Finished Omnivore's Dilemma
Jun. 7th, 2010 12:02 pm
Thoughts on the last section of The Omnivore's Dilemma:
It is, as R promised, hilarious. Pollan starts cooking on Tuesday! For dinner on Saturday! And then he worries that his dinner won't be good enough! (Oh noes! The pie is burnt! That means my dinner is ruined!)
Also, take a look at what Pollan does for this dinner:
1. Learns to shoot a gun so he can hunt wild boar.
2. Gets up at 4:30 in the morning so he can beat other mushroom enthusiasts to a recently cleared (burnt) pine forest.
4. Goes abalone fishing in dangerous and freezing tidal waters wearing an ill-fitting wetsuit.
5. Harvests fava beans - which must be shelled, washed, then shelled again, and then washed again - and lettuces from his garden.
6. Scours his neighborhood for cherries for pie, herbs for seasoning, and yeast (!!) for bread.
7. Comments that gathered meals are not practical and are only for "sometimes," as a ritual to remind ourselves of where our food comes from.
Maybe if you weren't making everything from scratch in an elaborate and restaurant-quality meal to serve to professional chefs, it would be more practical, dude!
Another thought is that this kind of gathering is more possible in Berkeley, where there are a lot of these kinds of nut cases running around. (I'm not knocking it, actually it sounded tasty... and fun! =D)
The author hypothesizes that there are four kinds of people: those drawn to the mathematics of building, those drawn to the... something of knitting, those drawn to the "comedy" of gardening, and those drawn to the "emotional drama" of hunting. However, from where I'm sitting, it's hunting that looks like the comedy. You wait all morning in the bush, a mighty hunter... and then on your way back from the lunch, chatting with a friend, the pigs come over the hill and you don't even have your gun loaded. Ha, ha!
I have always tried to be a mathematics of building person but truthfully, I'm probably best suited to hunting. ^^; As you are no doubt aware, the flip side of an ADDer's short attention span and normal obliviousness is an ability to hyper-focus at key places and times.
R also wanted to be a mathematics person but she is probably more a gardener... she likes to take care of small, helpless things. Sitting around would bore her. Also - going by Pollan's definitions - R would definitely agree that her life is a comedy.
(no subject)
Date: 2010-06-07 09:22 pm (UTC)(no subject)
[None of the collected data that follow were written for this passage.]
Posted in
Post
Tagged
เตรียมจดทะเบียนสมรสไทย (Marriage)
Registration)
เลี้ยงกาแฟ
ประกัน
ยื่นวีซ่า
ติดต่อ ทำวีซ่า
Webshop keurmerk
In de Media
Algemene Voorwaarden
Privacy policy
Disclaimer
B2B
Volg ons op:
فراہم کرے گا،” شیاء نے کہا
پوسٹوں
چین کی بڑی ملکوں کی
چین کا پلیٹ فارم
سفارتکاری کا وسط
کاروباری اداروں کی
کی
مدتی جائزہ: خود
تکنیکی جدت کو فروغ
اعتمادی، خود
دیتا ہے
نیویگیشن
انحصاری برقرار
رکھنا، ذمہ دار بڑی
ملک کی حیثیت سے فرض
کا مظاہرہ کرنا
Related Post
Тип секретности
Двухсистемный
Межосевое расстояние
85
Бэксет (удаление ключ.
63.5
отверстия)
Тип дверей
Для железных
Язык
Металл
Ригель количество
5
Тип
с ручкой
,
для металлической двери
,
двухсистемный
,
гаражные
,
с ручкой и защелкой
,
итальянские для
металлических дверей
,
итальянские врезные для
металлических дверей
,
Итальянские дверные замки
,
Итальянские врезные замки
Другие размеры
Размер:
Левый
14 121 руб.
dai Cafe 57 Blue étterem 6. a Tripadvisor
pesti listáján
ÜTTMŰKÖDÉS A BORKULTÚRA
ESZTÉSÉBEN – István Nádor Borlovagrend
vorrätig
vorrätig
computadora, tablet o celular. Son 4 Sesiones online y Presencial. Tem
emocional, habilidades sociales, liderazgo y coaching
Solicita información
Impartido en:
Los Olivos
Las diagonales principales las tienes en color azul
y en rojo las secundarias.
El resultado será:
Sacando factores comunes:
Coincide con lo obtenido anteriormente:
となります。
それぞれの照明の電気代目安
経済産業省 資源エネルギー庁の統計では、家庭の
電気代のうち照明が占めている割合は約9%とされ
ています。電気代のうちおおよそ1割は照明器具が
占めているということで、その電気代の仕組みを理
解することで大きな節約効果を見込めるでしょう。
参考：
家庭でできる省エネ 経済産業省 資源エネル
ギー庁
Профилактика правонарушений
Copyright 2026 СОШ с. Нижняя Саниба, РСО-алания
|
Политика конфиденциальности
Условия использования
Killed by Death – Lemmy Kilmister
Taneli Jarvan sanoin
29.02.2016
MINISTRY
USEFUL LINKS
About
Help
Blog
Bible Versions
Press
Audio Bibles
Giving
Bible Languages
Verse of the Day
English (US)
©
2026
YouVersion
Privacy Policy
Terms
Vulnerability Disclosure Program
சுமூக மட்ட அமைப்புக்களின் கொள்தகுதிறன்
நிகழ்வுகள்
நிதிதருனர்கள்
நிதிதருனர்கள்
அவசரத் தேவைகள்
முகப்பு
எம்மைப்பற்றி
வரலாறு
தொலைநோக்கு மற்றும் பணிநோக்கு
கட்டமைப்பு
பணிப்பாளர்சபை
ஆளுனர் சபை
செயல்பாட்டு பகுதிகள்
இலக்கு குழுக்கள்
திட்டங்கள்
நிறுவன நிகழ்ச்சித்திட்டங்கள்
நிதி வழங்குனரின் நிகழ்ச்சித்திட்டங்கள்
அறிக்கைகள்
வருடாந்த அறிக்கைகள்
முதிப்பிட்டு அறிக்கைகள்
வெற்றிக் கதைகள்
Date: 2010-06-07 09:46 pm (UTC)1L vodka (the cheapest kind you can find, seriously, I use the $9.99/1.75L vodka from BevMo)
dried cherries or dried apricots (cut apricots in half)
1 large, wide-mouthed glass jar
put vodka in jar, put in enough dried fruit to come up to 1/3 of the liquid's height, and let sit for a couple weeks in a cool, dark place, and shake the jar every few days. Depending on the fruit, the liqueur might get syrupy (dried figs in particular), so add more vodka as needed. Once it's all done, you can keep it in the same jar or pour it off into smaller bottles. They taste great mixed with soda water or Sprite, and the alcohol-soaked fruit pieces make a nice garnish.